*Text for analysis:*
>>>

The ground you walked on is literally literred with blood. The air you breathe is filled with death. Thousands have died so that you can have a comfortable life. So that you have electricity, WiFi, running clean water, instant noodles, so that you can flip a switch and banish the darkness, press a button and have food show up at your door.
It was never free.
Somewhere, someone bled for it. A scientist in a dimly lit lab, working past exhaustion. A pilot pushing the limits of the sky. An astronaut, strapped into a metal coffin, trusting equations with their life.
We inherit their sacrifices as casually as we inhale oxygen, rarely stopping to acknowledge the cost. And yet, despite our indifference, the cycle continues. New minds rise to the challenge. New explorers, new pioneers, new dreamers.
Somewhere, right now, a researcher is staring at a whiteboard filled with equations, chasing a breakthrough that could change everything. A biologist is studying a virus, hoping to save millions. A physicist is warping spacetime in a supercomputer, reaching for the next frontier.
They do it not for wealth, not for glory, but because they are driven by something deeper—a compulsion, a need to understand, to build, to reach beyond the limits of today.
And one day, long after we’re gone, someone else will stand where we stand now. They’ll look back at us, at our struggles, our discoveries, our failures, and they will wonder:
Did we do enough?
Did we push hard enough?
Or did we let comfort dull our ambition? Or irrational beliefs about the world limits our research?
Because history does not wait. Progress does not pause. Either we move forward, or we become the past.
Is it not enough to watch the sun rise each morning? To gaze at the stars at night? To witness the moon shift through its phases, the tides ebb and flow, waterfalls crash into rivers, mountains stand unmoved by time? To know that we are made of atoms—woven from the same fabric as the universe itself?
Shouldn’t the wonders of nature be enough to fill us with awe?
What more do you want? Superstition? Myth?

<<<

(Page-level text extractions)
>>>

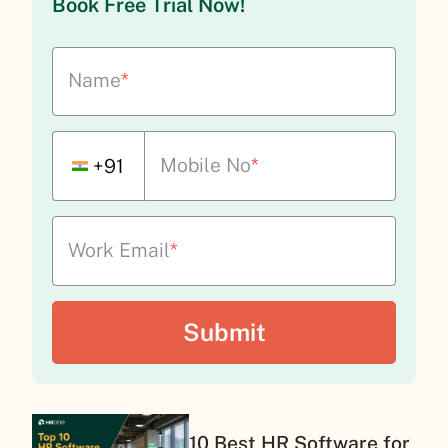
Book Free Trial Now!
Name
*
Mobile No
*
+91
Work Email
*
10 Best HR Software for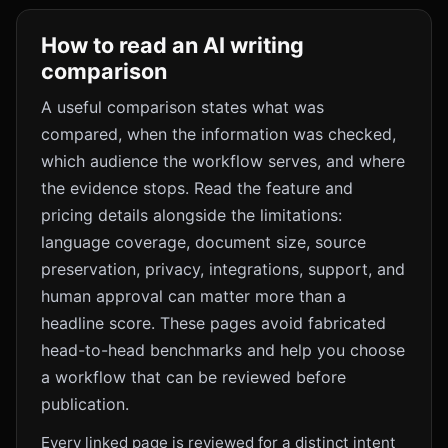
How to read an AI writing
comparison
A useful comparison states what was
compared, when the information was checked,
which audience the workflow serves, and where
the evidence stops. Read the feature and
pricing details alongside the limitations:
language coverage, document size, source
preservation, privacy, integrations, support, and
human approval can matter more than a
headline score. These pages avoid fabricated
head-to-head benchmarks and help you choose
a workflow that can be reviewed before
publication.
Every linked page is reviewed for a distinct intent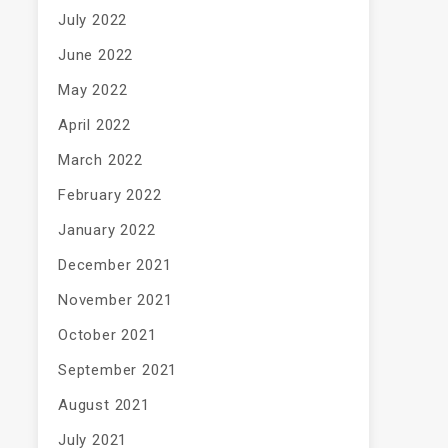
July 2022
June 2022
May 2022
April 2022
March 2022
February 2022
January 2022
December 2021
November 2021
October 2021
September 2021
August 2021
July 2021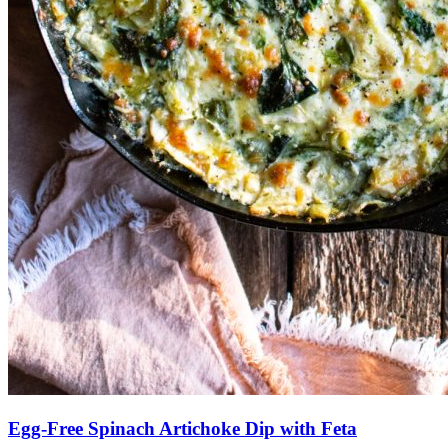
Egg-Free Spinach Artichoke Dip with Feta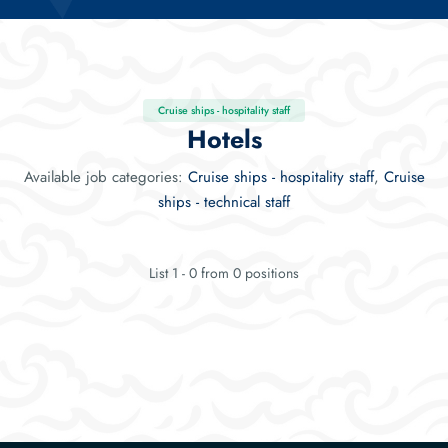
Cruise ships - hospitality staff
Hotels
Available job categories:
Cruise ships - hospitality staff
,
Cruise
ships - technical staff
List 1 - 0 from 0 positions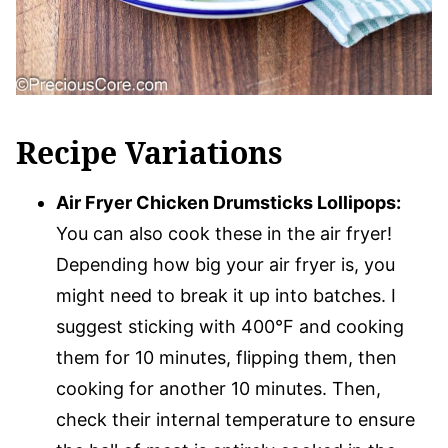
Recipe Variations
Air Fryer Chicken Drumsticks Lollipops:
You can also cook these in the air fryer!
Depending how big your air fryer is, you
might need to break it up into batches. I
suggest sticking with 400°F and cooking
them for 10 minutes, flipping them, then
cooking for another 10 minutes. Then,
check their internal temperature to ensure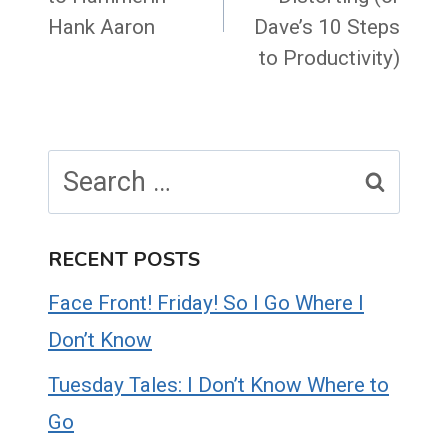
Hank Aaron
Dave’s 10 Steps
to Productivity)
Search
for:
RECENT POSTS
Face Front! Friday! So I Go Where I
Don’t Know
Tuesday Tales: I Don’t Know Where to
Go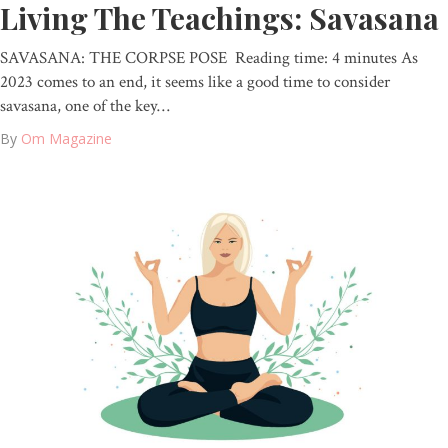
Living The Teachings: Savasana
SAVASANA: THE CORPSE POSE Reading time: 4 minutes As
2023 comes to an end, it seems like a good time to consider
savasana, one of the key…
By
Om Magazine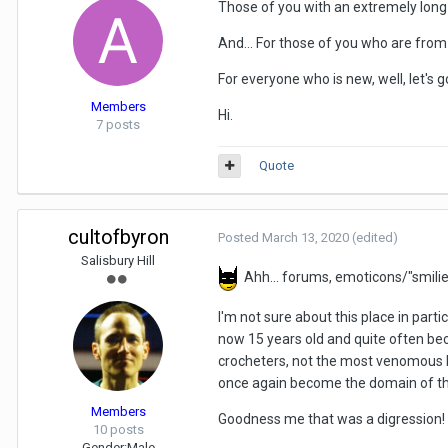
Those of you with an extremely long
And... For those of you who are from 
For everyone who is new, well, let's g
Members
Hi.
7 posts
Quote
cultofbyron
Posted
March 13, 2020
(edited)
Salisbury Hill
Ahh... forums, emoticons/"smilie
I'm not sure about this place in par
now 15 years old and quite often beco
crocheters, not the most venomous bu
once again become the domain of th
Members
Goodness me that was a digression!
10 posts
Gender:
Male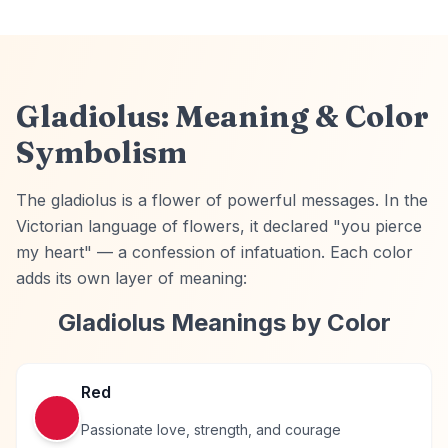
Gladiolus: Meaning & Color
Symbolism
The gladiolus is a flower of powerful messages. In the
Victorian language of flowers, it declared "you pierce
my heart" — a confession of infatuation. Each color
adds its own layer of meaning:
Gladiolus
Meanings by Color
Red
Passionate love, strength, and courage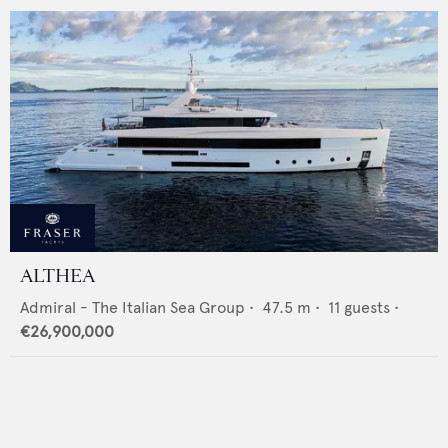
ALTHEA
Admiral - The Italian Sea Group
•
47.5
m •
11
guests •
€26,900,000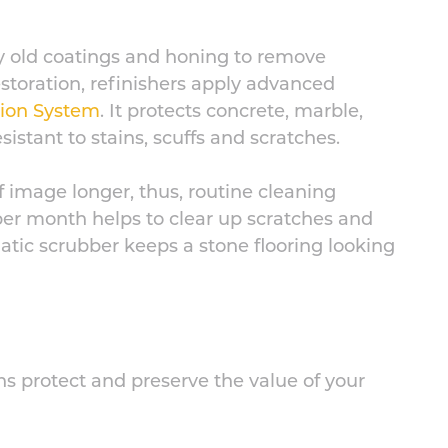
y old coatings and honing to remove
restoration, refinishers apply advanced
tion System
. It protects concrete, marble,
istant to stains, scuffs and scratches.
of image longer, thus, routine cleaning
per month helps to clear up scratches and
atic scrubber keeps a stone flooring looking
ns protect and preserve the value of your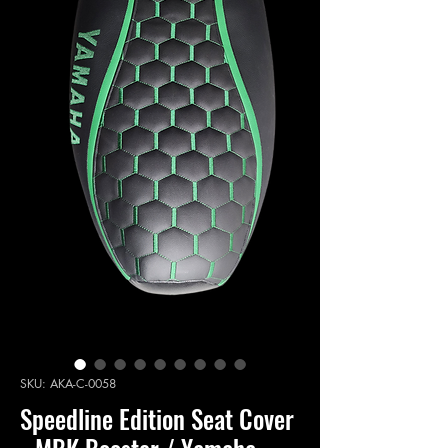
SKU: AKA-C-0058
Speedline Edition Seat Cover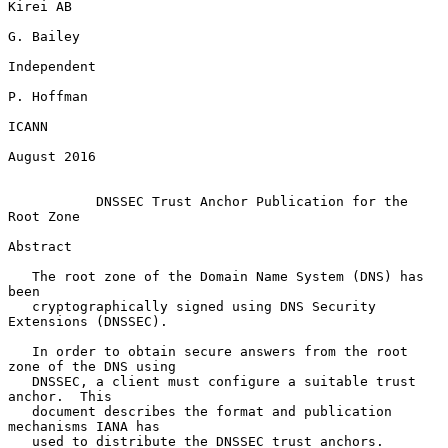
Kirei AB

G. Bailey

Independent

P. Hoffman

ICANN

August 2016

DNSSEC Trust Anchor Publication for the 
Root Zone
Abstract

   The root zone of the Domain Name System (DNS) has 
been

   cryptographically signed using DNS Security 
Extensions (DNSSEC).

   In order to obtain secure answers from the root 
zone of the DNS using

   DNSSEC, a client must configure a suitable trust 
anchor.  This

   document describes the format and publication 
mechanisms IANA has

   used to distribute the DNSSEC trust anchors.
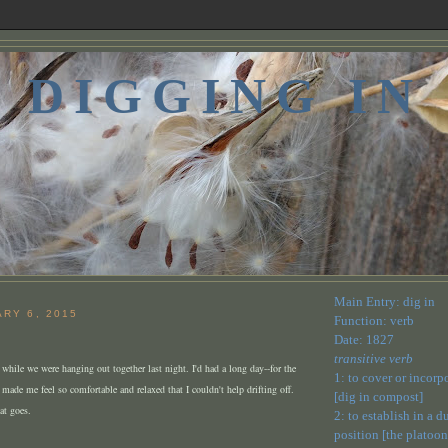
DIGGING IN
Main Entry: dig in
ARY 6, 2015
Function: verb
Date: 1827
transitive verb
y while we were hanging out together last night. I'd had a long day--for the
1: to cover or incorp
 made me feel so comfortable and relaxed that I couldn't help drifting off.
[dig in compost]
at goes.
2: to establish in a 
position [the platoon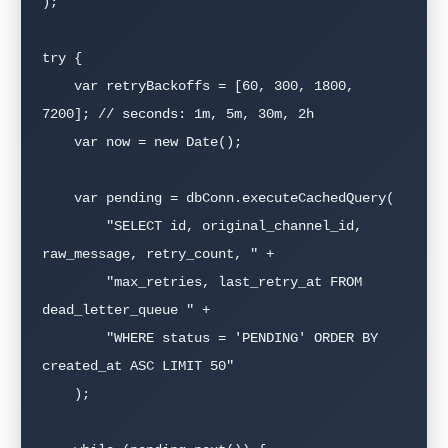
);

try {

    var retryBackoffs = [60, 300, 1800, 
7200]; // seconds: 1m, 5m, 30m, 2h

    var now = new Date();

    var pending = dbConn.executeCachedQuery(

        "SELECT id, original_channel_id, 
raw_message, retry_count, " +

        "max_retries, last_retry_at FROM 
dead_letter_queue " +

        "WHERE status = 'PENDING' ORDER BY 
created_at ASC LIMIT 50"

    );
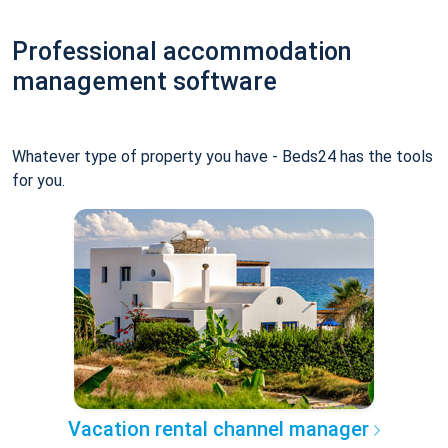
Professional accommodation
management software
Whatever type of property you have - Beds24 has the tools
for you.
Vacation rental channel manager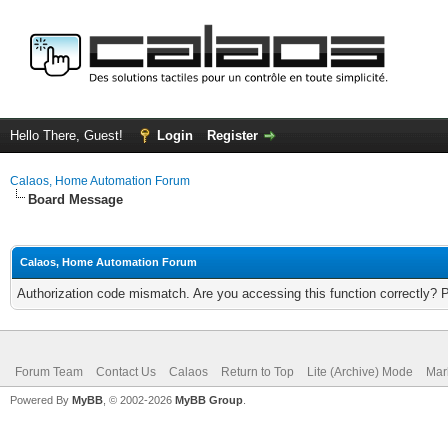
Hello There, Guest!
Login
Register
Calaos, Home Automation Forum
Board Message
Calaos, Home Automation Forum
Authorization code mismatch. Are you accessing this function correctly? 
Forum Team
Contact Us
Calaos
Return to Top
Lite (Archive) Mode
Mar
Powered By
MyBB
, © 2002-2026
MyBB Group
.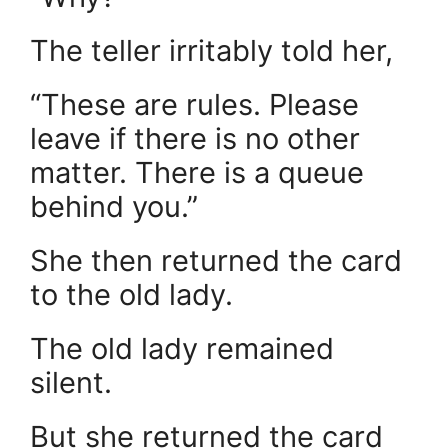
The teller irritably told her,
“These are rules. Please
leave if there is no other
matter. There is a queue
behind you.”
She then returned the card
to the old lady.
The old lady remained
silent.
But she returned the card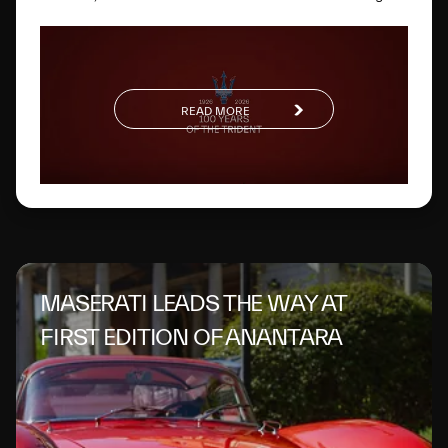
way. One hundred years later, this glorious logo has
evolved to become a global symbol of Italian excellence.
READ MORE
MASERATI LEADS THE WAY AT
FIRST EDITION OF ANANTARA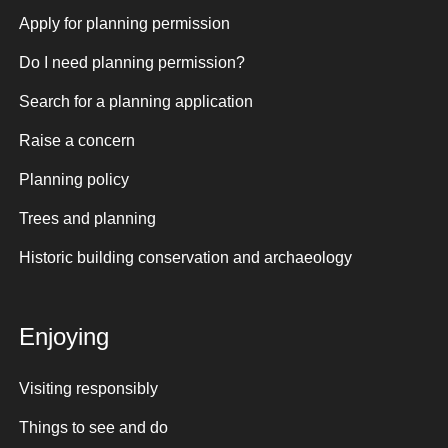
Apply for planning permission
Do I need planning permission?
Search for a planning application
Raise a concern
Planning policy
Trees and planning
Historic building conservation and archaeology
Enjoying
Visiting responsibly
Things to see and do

<<<

*Tasks to carry out:*
1. What is the Spanish translation of the sentence "Shouldn't the wonders of nature be enough to fill us with awe?" from the text on sacrifice and progress?
2. Can you write what comes next in the text on sacrifice and progress, starting after its final line?

*Task-by-task results:*
1. ¿No deberían las maravillas de la naturaleza bastar para llenarnos de asombro?

2.
Is it not enough to know that every single atom in your body was once fused in the heart of a star many billions of years ago? To know that you are the heir to an unfathomable cosmic legacy—that the very elements that make up your blood, your bones, your thoughts, were forged in the crucible of a dying sun? That before you were flesh, you were stardust, scattered across the void, only to be reborn as part of something conscious, something capable of love, of curiosity, of wonder?
Why must meaning be sought in the unseen, the unknowable, when it is already here, written into the very fabric of existence? There is poetry in the motion of galaxies, in the birth of a child, in the way water carves mountains over millennia. A flower does not need a reason to bloom; it simply does, and for that brief moment, it is beautiful.
And yet, despite all of this—despite knowing we are the living echoes of stars, that we walk upon a planet that defied the abyss and became a cradle for life—some still search for more. They crave permanence, certainty, the promise that this fleeting moment is not all there is. But why should eternity be the goal? Would a symphony be more beautiful if it never ended? Would a painting mean more if it could never fade?
Perhaps the point is not to seek permanence but to embrace impermanence. To live not for what comes after, but for what is here, now. To hold onto the transient joys, the ephemeral wonders, the brief sparks of connection that make existence feel infinite, even if only for a moment.
And if there is more beyond this life, if something awaits us in the unknown—then let that be a discovery, not an obsession. Let it be the next great adventure, not a reason to forsake this one.
Isn’t this enough? Wouldn’t all of this satisfy your desire for immortality? If this life is all we have, then let it be enough. Let the rising sun be enough. Let the laughter of loved ones, the warmth of a hand in yours, the hush of snowfall, the crash of waves—let them be enough. Let the knowledge that you are here, now, in this fleeting instant of cosmic time, be enough.
You were here. You saw, you felt, you wondered.
What greater miracle could there be than that?